By April of 1945, Hitler was hiding deep in his subterranean bunker. In a delusional state, he was moving nonexistent armies over a map of Europe. The reality was that any remaining German forces were being crushed by the Americans advancing from the west, and the Russians from the east.
On the morning of April 17, 1945, American Captain Paul Peterson’s E Company, consisting of 135 men, was fighting its way into Nuremberg’s inner city through a maze of narrow cobblestone streets. The Americans faced snipers and ambushes around every corner. Their order was to destroy any building that might conceal enemy fighters.
After five days, the battle was over and the soldiers fanned through the streets. A few entered what looked like a family home. Clearly visible among the heaps of splintered beams and shattered stones was an entrance to a tunnel. A few volunteers squeezed inside and found themselves in a well-lit passage, free of debris.
Continuing cautiously down the rock-walled tunnel, the men headed deeper underground.

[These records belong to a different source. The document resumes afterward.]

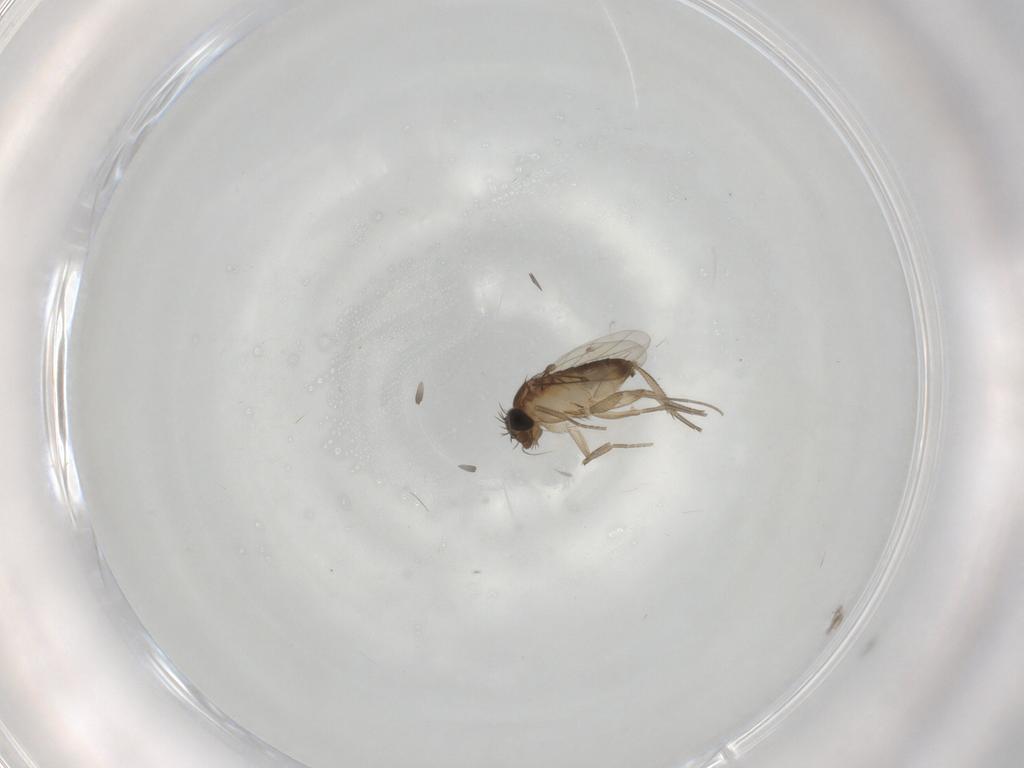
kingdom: Animalia
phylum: Arthropoda
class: Insecta
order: Diptera
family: Phoridae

There they found an air-conditioned utility room whose air was clean and fresh. Behind another door was a bunker, complete with toilet and showers. Down a side passage was a set of massive steel doors with a dial locking mechanism. There was clearly something unique, some priceless treasure, behind them.
The Secret Is Out
The incredible story of the discovery of Nuremberg’s hidden treasure has been documented by Sidney Kirkpatrick in his book, Hitler’s Holy Relics. It focuses on the story of Lieutenant Walter Horn, one of the top German-speaking US Army interrogators after World War II. Born and raised in Heidelberg, Germany, Horn had fled the Nazis and moved to the United States well before the war, later joining the armed forces of his adopted country. His language skills were put to excellent use: As someone who spoke fluent German, he was able to pinpoint weaknesses in any captive’s testimony.
Stationed in Camp Namur in Belgium, Horn interrogated countless prisoners each and every day. The prisoners were in a panic, knowing full well that their families and community faced imminent destruction by the daily bombing of the Allied forces. Horn could see the fear on their faces. Many of the prisoners were still in their youth or men over 40, conscripted into the German army with no more than a month’s training.
Private Fritz Huber was one of them; he shuffled into Horn’s makeshift office wearing the same shabby uniform in which he’d been captured a month before. He duly answered Horn’s rapid questions. As Huber got up to leave, Horn couldn’t help noticing the man’s decrepit condition and offered him a cigarette and coffee. As Huber sat down to enjoy his unexpected treat, Horn asked him if he had any information to offer that might interest Army intelligence. “Are you interested in art and antiques?” Huber asked.